START Extracted entries

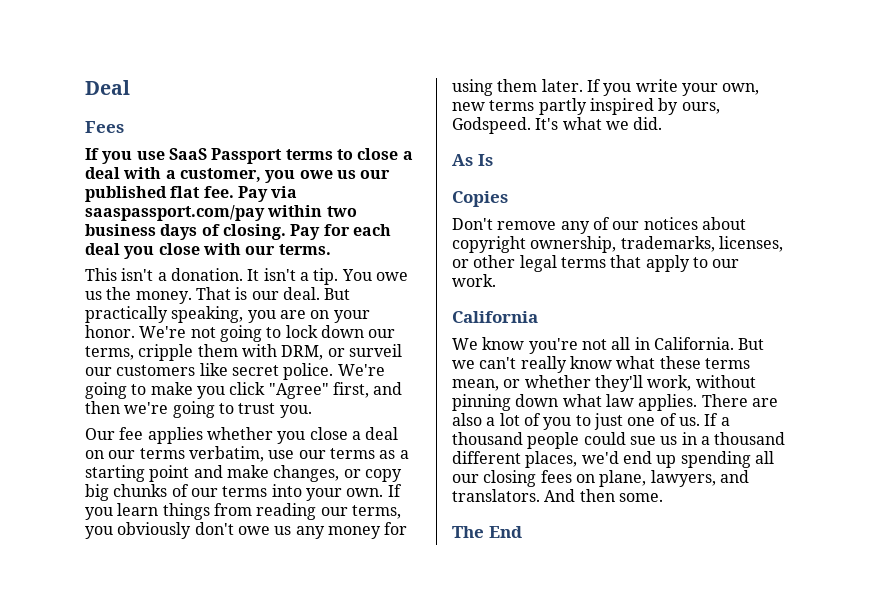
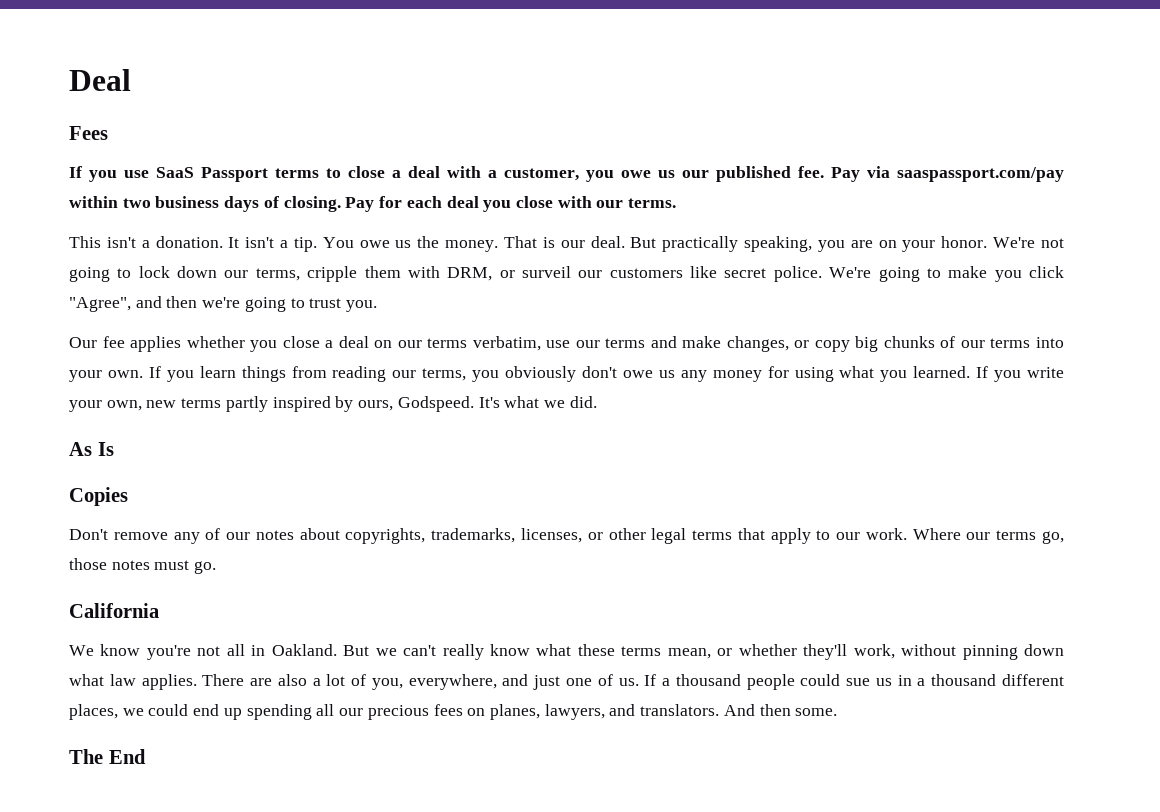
[170,186,201,198] flat -> (791, 174) none
[268,382,369,399] "Agree" first, -> [69,297,131,312] "Agree",
[379,450,409,459] [85,465,190,482] as a starting point -> (646, 343) none
[497,79,583,92] them later. -> [839,366,971,382] what you learned.
[643,217,746,230] [452,236,617,253] notices about copyright ownership, -> [255,528,426,544] notes about copyrights,
(496, 280) none -> [912,528,1064,544] [69,558,217,574] Where our terms go, those notes must go.
[653,337,734,350] California. -> [271,644,337,656] Oakland.
[543,415,591,430] you to -> [371,674,529,690] you, everywhere, and
[581,451,619,464] we'd -> [122,704,189,716] we could
[483,470,537,487] closing -> [367,705,429,720] precious
[599,470,647,487] plane, -> [489,704,540,720] planes,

END Extracted entries

- _Exercise directions_
Print only these lines, exactly: the one containing "[483,470,537,487] closing ->" and all after it to the end of the entries.

- _Exercise result_
[483,470,537,487] closing -> [367,705,429,720] precious
[599,470,647,487] plane, -> [489,704,540,720] planes,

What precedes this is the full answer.